Pastor Josephs Kinderdorf und Mama Madous Suppenküche 

Im Jahr 2011 mussten die Hilfsarbeiten beendet werden, einerseits weil die Hilfsgelder aufgebraucht waren, anderseits weil eine Cholera-Epidemie ausbrach, über die ich berichtet habe und gegen die wir mit unseren bescheidenen Mitteln keine Chance hatten.
Im Zusammenhang mit der misslichen Gesundheitssituation in Haiti sind Pastor Joseph (2011), Papa Adrien /2011) und Jodny (2012) gestorben. Mama Madou, Raymonde und Alvin habe ich im 2011 mit ihren Kindern zu mir nach Las Terrenas in meine neue haitianische Wohngemeinschaft mitgenommen.

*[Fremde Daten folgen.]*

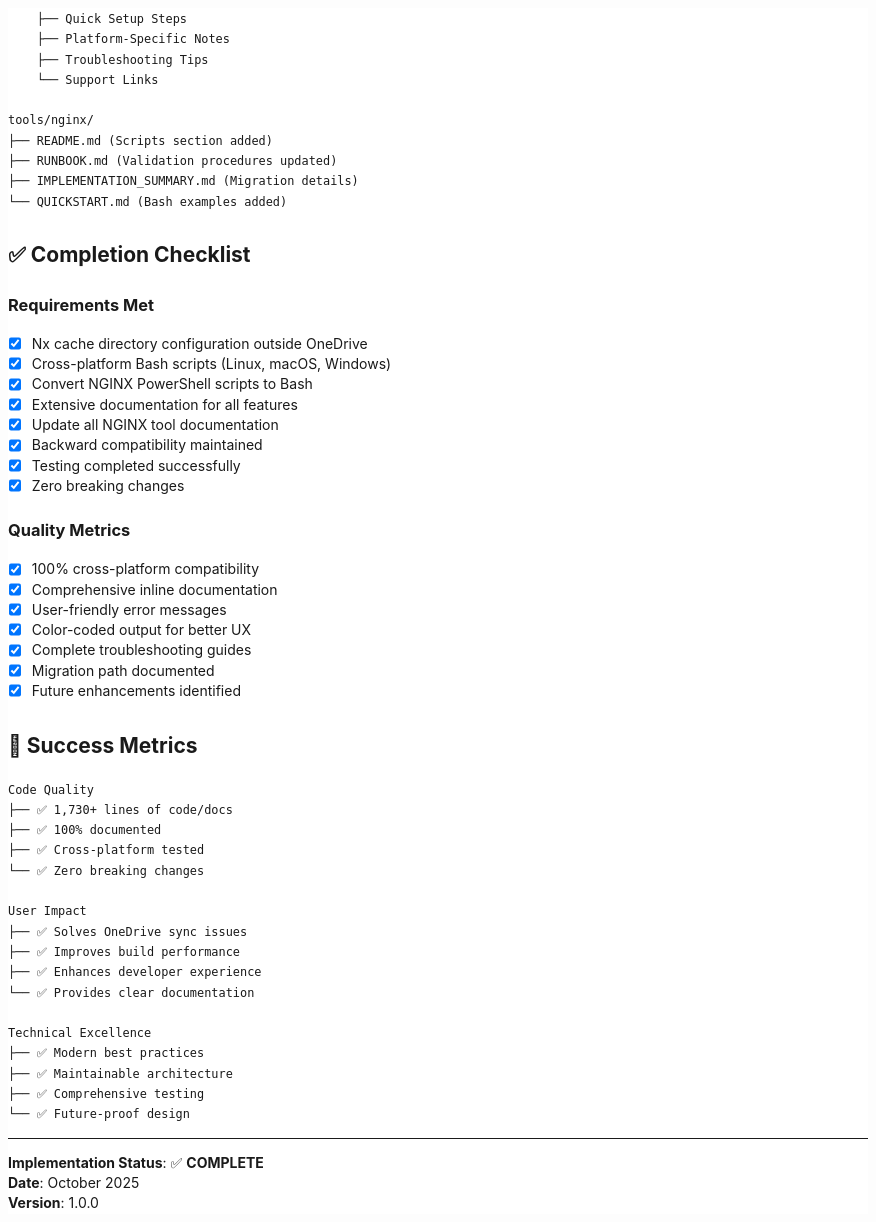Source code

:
 ```
    ├── Quick Setup Steps
    ├── Platform-Specific Notes
    ├── Troubleshooting Tips
    └── Support Links

tools/nginx/
├── README.md (Scripts section added)
├── RUNBOOK.md (Validation procedures updated)
├── IMPLEMENTATION_SUMMARY.md (Migration details)
└── QUICKSTART.md (Bash examples added)
```

## ✅ Completion Checklist

### Requirements Met

- [x] Nx cache directory configuration outside OneDrive
- [x] Cross-platform Bash scripts (Linux, macOS, Windows)
- [x] Convert NGINX PowerShell scripts to Bash
- [x] Extensive documentation for all features
- [x] Update all NGINX tool documentation
- [x] Backward compatibility maintained
- [x] Testing completed successfully
- [x] Zero breaking changes

### Quality Metrics

- [x] 100% cross-platform compatibility
- [x] Comprehensive inline documentation
- [x] User-friendly error messages
- [x] Color-coded output for better UX
- [x] Complete troubleshooting guides
- [x] Migration path documented
- [x] Future enhancements identified

## 🎉 Success Metrics

```
Code Quality
├── ✅ 1,730+ lines of code/docs
├── ✅ 100% documented
├── ✅ Cross-platform tested
└── ✅ Zero breaking changes

User Impact
├── ✅ Solves OneDrive sync issues
├── ✅ Improves build performance
├── ✅ Enhances developer experience
└── ✅ Provides clear documentation

Technical Excellence
├── ✅ Modern best practices
├── ✅ Maintainable architecture
├── ✅ Comprehensive testing
└── ✅ Future-proof design
```

---

**Implementation Status**: ✅ **COMPLETE**  
**Date**: October 2025  
**Version**: 1.0.0

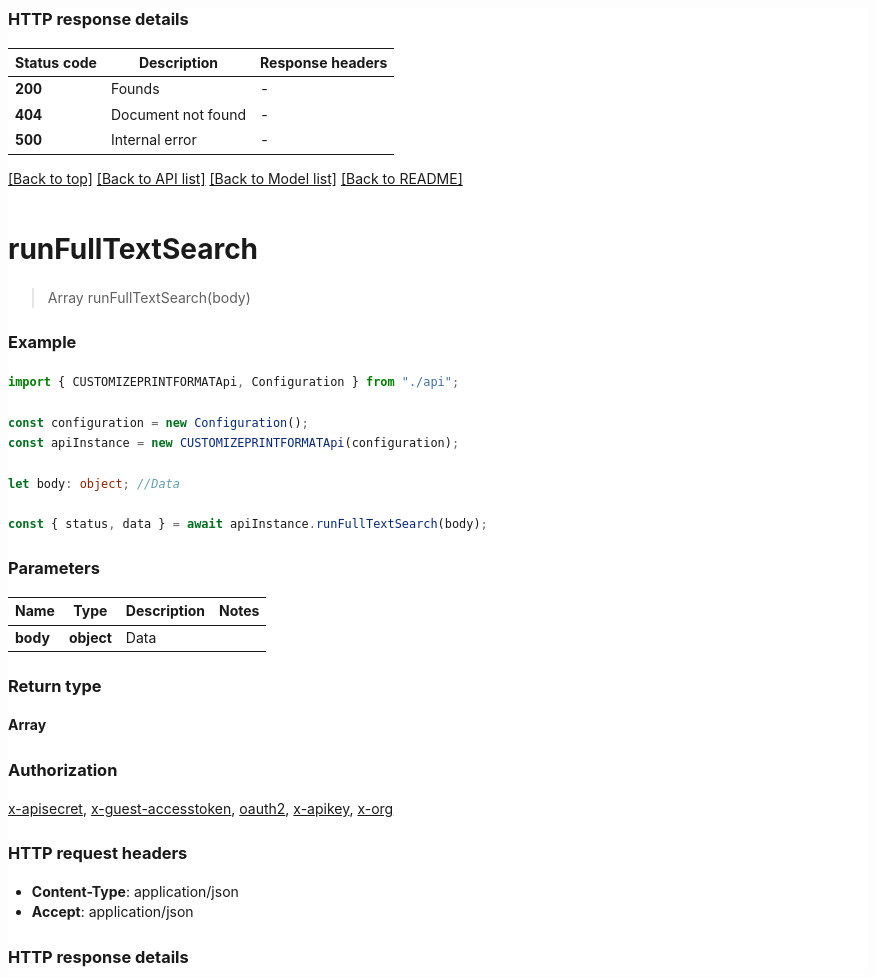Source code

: ### HTTP response details

| Status code | Description        | Response headers |
| ----------- | ------------------ | ---------------- |
| **200**     | Founds             | -                |
| **404**     | Document not found | -                |
| **500**     | Internal error     | -                |

[[Back to top]](#) [[Back to API list]](../README.md#documentation-for-api-endpoints) [[Back to Model list]](../README.md#documentation-for-models) [[Back to README]](../README.md)

# **runFullTextSearch**

> Array<CustomizePrintFormat> runFullTextSearch(body)

### Example

```typescript
import { CUSTOMIZEPRINTFORMATApi, Configuration } from "./api";

const configuration = new Configuration();
const apiInstance = new CUSTOMIZEPRINTFORMATApi(configuration);

let body: object; //Data

const { status, data } = await apiInstance.runFullTextSearch(body);
```

### Parameters

| Name     | Type       | Description | Notes |
| -------- | ---------- | ----------- | ----- |
| **body** | **object** | Data        |       |

### Return type

**Array<CustomizePrintFormat>**

### Authorization

[x-apisecret](../README.md#x-apisecret), [x-guest-accesstoken](../README.md#x-guest-accesstoken), [oauth2](../README.md#oauth2), [x-apikey](../README.md#x-apikey), [x-org](../README.md#x-org)

### HTTP request headers

- **Content-Type**: application/json
- **Accept**: application/json

### HTTP response details
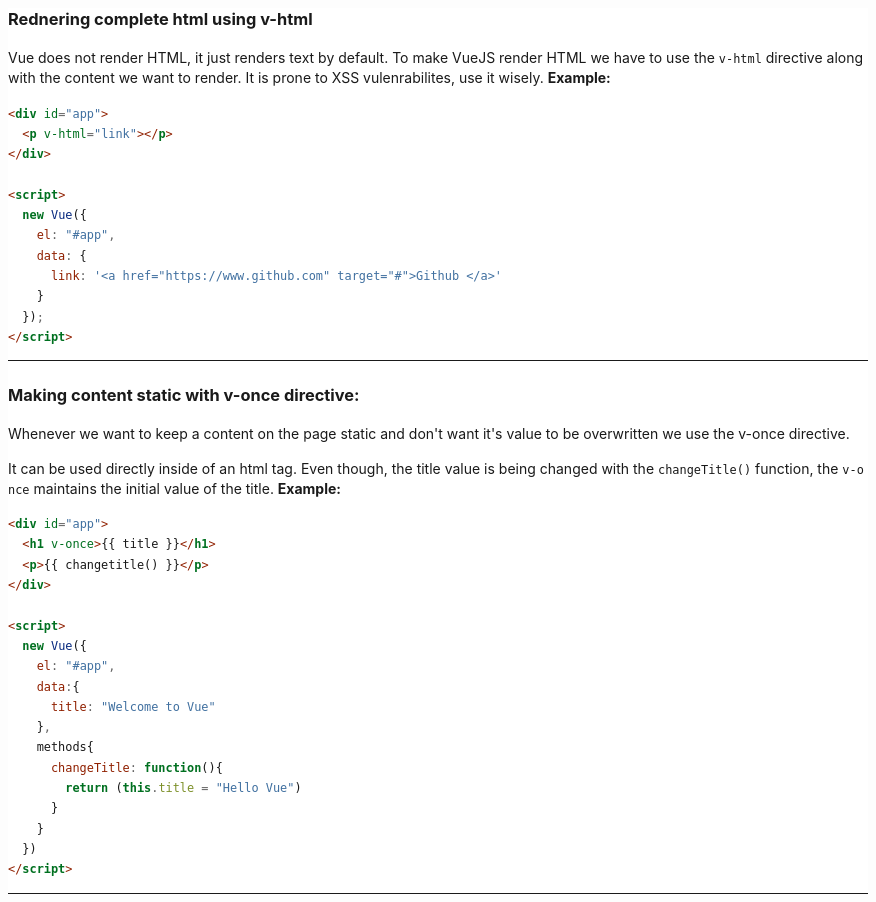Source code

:
### Rednering complete html using v-html

Vue does not render HTML, it just renders text by default. To make VueJS render HTML we have to use the `v-html` directive along with the content we want to render. It is prone to XSS vulenrabilites, use it wisely.
**Example:**

```html
<div id="app">
  <p v-html="link"></p>
</div>

<script>
  new Vue({
    el: "#app",
    data: {
      link: '<a href="https://www.github.com" target="#">Github </a>'
    }
  });
</script>
```

---

### Making content static with v-once directive:

Whenever we want to keep a content on the page static and don't want it's value to be overwritten we use the v-once directive.

It can be used directly inside of an html tag. Even though, the title value is being changed with the `changeTitle()` function, the `v-once` maintains the initial value of the title.
**Example:**

```html
<div id="app">
  <h1 v-once>{{ title }}</h1>
  <p>{{ changetitle() }}</p>
</div>

<script>
  new Vue({
    el: "#app",
    data:{
      title: "Welcome to Vue"
    },
    methods{
      changeTitle: function(){
        return (this.title = "Hello Vue")
      }
    }
  })
</script>
```

---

Wohngemeinschaft in Las Terrenas
Im Frühjahr 2011 mietete ich in Las Terrenas das Erdgeschoss eines Hauses, das Pastor Gustavo Pascual gehört und vier Zimmer, Bad, Küche und eine gedeckte Terrasse hat, ideal für die Kinder. Die Wohngemeinschaft bestand nun aus Mama Madou, zunächst Papa Adrien, Raymonde mit ihren drei Kindern, Alvin und Ingreed mit ihrem Kind. 
Die gesamte Finanzierung der Wohngemeinschaft musste ich nun alleine tragen. Ich richtete Raymonde eine kleine Mode-Boutique in Las Terrenas ein, die schon nach drei Monaten Gewinn abwarf. 
Ich selbst bezog in Las Terrenas eine kleine 1-Zimmer-Wohnung unter Fischern an der Playa von Las Terrenas, dort habe ich mich wohlgefühlt, dort war meine 2.Heimat, bei den Fischern von Las Terrenas, bei Martha und Vidal, Neno, Pieter und Mary, bei Leo und Yaya und so viele andere. 
Im 2014 war ich für 3 Monate bei Gernot im Palmengarten mit den Papageien. Das war einfach ein Traum, dort zu wohnen, wenn es nur nicht so viele Moskitos gegeben hätte, die haben mich echt angegriffen, sodass ich mich nur schwer habe wehren können.
Sylvie, die Malaria-Ärztin aus Strasbourg, hatte ein längerfristiges Malaria-Testprogramm in Französisch-Guayana, das von Bill Gates finanziert wurde und sie war froh, dass ich zwischendurch ihr Haus auf dem Vanderhorst-Berg bewohnte.

Aber mich zog es wieder zu den Fischern, wo mir Pieter sein Haus vermietete, weil er lieber mit seiner Familie im Palmenwäldchen von Come Pan leben wollte. Ich bevorzugte das Leben bei den Fischern, die zwar mausarm waren, aber von solch einer gefühlsaktiven herzensguten Mitmenschlichkeit, dass ich gerne noch geblieben wäre. Aber es machte sich im 2018 eine Gehbehinderung schleichend bemerkbar, die sich schliesslich als Parkinson-Erkrankung herausstellte, sodass ich im Oktober 2019 notfallmässig in die Schweiz zurückkehren musste.